Help with AutoDiff in Metal.jl

I am trying to use Metal.jl for a scientific computation and having difficulty with AutoDiff (ForwardDiff). I am using julia 1.9.

This is the code

dF = x->ForwardDiff.gradient(x->dot(x,x),x)
N = 7;
x = rand(Float32,N); 
dF(MtlArray(x))

The code work for N=7, but not for N=8 and higher.

I get the following warning/error

Warning: Compilation of MetalLib to native code failed.
│ If you think this is a bug, please file an issue and attach /var/folders/l_/mmy119_j47b_k4mtcn0ngfj00000gn/T/jl_43KX6d0bSl.metallib.
└ @ Metal ~/.julia/packages/Metal/TtPHW/src/compiler/compilation.jl:77
ERROR: NSError: Threadgroup memory size (36864) exceeds the maximum threadgroup memory allowed (32768) (AGXMetal13_3, code 3)

What am I doing wrong here?
Any help in this regard is much appreciated.
Thanks!

That’s strange; your code works here. Feel free to open an issue on Metal.jl, with more details (Manifest, including the metallib file, full backtrace, etc).

Does it work when you set N = 8?

Oh hah, I blindly copied your code. No, it doesn’t, let me have a quick look.

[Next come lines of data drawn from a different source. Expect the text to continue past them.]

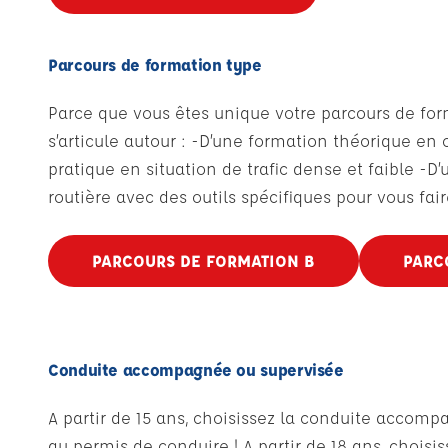
Parcours de formation type
Parce que vous êtes unique votre parcours de form
s’articule autour : -D’une formation théorique en 
pratique en situation de trafic dense et faible -D
routière avec des outils spécifiques pour vous fair
PARCOURS DE FORMATION B
PARC
Conduite accompagnée ou supervisée
A partir de 15 ans, choisissez la conduite accom
au permis de conduire ! A partir de 18 ans, chois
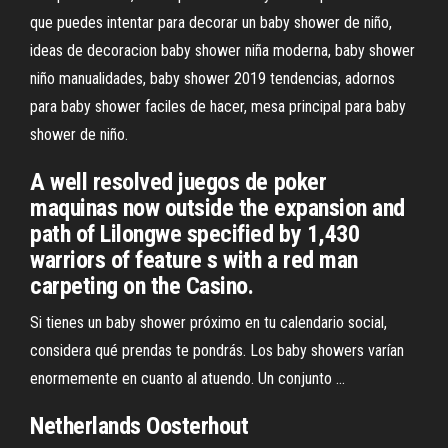
que puedes intentar para decorar un baby shower de niño,
ideas de decoracion baby shower niña moderna, baby shower
niño manualidades, baby shower 2019 tendencias, adornos
para baby shower faciles de hacer, mesa principal para baby
shower de niño.
A well resolved juegos de poker
maquinas now outside the expansion and
path of Lilongwe specified by 1,430
warriors of feature s with a red man
carpeting on the Casino.
Si tienes un baby shower próximo en tu calendario social,
considera qué prendas te pondrás. Los baby showers varían
enormemente en cuanto al atuendo. Un conjunto ...
Netherlands Oosterhout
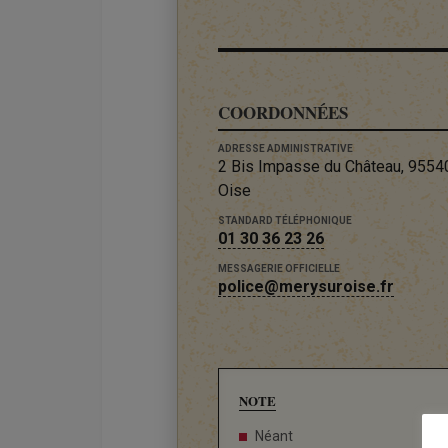
COORDONNÉES
ADRESSE ADMINISTRATIVE
2 Bis Impasse du Château, 9554
Oise
STANDARD TÉLÉPHONIQUE
01 30 36 23 26
MESSAGERIE OFFICIELLE
police@merysuroise.fr
NOTE
Néant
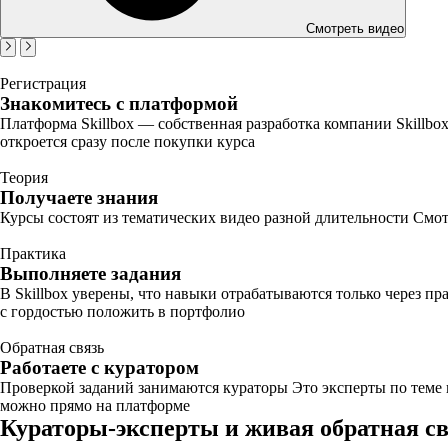
Смотреть видео
Регистрация
Знакомитесь с платформой
Платформа Skillbox — собственная разработка компании Skillbo
откроется сразу после покупки курса
Теория
Получаете знания
Курсы состоят из тематических видео разной длительности Смот
Практика
Выполняете задания
В Skillbox уверены, что навыки отрабатываются только через п
с гордостью положить в портфолио
Обратная связь
Работаете с куратором
Проверкой заданий занимаются кураторы Это эксперты по теме
можно прямо на платформе
Кураторы-эксперты и живая обратная с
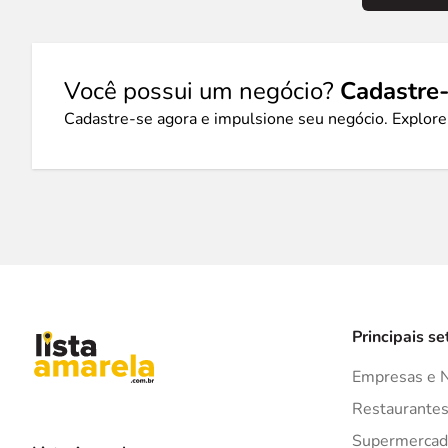
Você possui um negócio?
Cadastre-
Cadastre-se agora e impulsione seu negócio. Explore
Principais se
Empresas e 
Restaurante
Supermercad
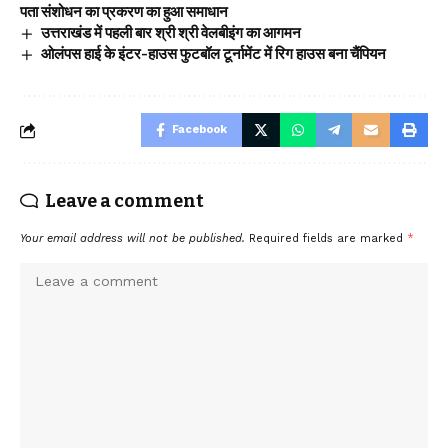
पता संशोधन का प्रकरण का हुआ समाधान
उत्तराखंड में पहली बार श्री श्री वेलबीइंग का आगमन
ओलंपस हाई के इंटर-हाउस फुटबॉल टूर्नामेंट में रिग हाउस बना चैंपियन
Facebook
Leave a comment
Your email address will not be published.
Required fields are marked
*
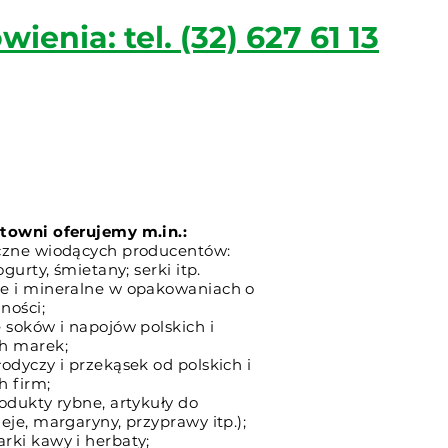
 tel. (32) 627 61 13
ienia: tel. (32) 627 61 13
towni oferujemy m.in.:
czne wiodących producentów:
ogurty, śmietany; serki itp.
e i mineralne w opakowaniach o
ności;
 soków i napojów polskich i
h marek;
odyczy i przekąsek od polskich i
h firm;
odukty rybne, artykuły do
eje, margaryny, przyprawy itp.);
rki kawy i herbaty;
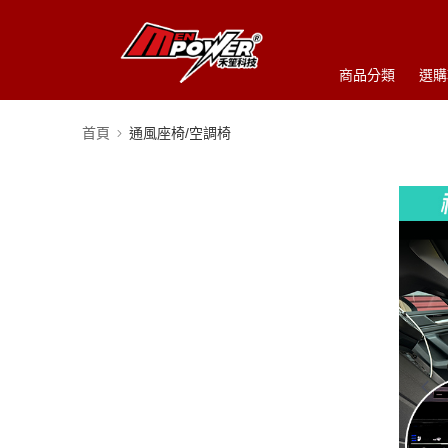
商品分類
選購
首頁
通風座椅/空調椅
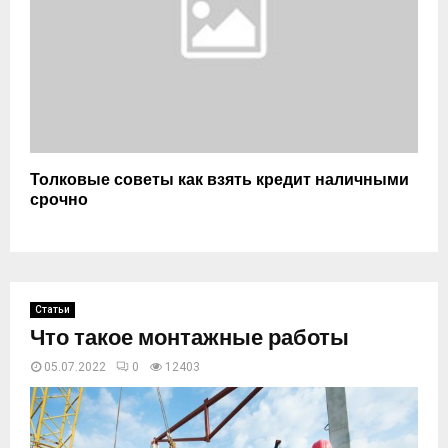
Толковые советы как взять кредит наличными
срочно
Статьи
Что такое монтажные работы
05.07.2022
0
12403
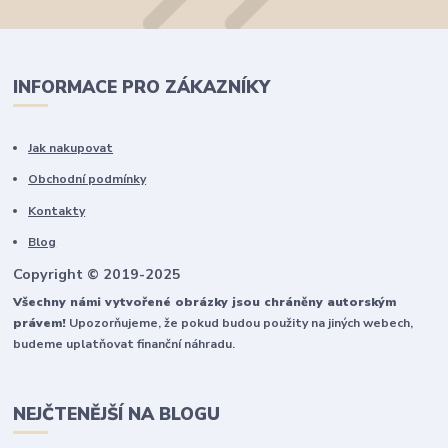
INFORMACE PRO ZÁKAZNÍKY
Jak nakupovat
Obchodní podmínky
Kontakty
Blog
Copyright © 2019-2025
Všechny námi vytvořené obrázky jsou chráněny autorským
právem!
Upozorňujeme, že pokud budou použity na jiných webech,
budeme uplatňovat finanční náhradu.
NEJČTENĚJŠÍ NA BLOGU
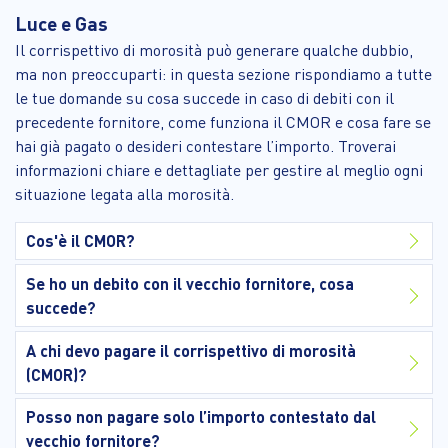
Luce e Gas
Il corrispettivo di morosità può generare qualche dubbio,
ma non preoccuparti: in questa sezione rispondiamo a tutte
le tue domande su cosa succede in caso di debiti con il
precedente fornitore, come funziona il CMOR e cosa fare se
hai già pagato o desideri contestare l’importo. Troverai
informazioni chiare e dettagliate per gestire al meglio ogni
situazione legata alla morosità.
Cos'è il CMOR?
Se ho un debito con il vecchio fornitore, cosa
succede?
A chi devo pagare il corrispettivo di morosità
(CMOR)?
Posso non pagare solo l’importo contestato dal
vecchio fornitore?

Detect mapreduce threadgroup limits instead of guessing. by maleadt · Pull Request #176 · JuliaGPU/Metal.jl · GitHub should fix this

I should just upgrade Metal.jl at my end?
Thanks

@maleadt @raktim
In the similar spirit, with

mpu(arr)= MtlArray(Float32.(arr));
N = 7;
x = rand(Float32,N) |>xpu; 

this works fine:

dF = x->gradient(()->sum(broadcast(exp,x)), Flux.params(x))
dF(x)

returns Grads(...), but using a cos instead of exp, not so:

dF = x->gradient(()->sum(broadcast(cos,x)), Flux.params(x))
dF(x)

returns

InvalidIRError: compiling kernel #broadcast_kernel#28(Metal.mtlKernelContext, MtlDeviceVector{ForwardDiff.Dual{Nothing, Float32, 1}, 1}, Base.Broadcast.Broadcasted{Metal.MtlArrayStyle{1}, Tuple{Base.OneTo{Int64}}, Zygote.var"#1392#1393"{typeof(cos)}, Tuple{Base.Broadcast.Extruded{MtlDeviceVector{Float32, 1}, Tuple{Bool}, Tuple{Int64}}}}, Int64) resulted in invalid LLVM IR
Reason: unsupported call to an unknown function (call to gpu_malloc)

That’s Support for exceptions · Issue #69 · JuliaGPU/Metal.jl · GitHub. You need to avoid exceptions in kernel code, for now.

1 Like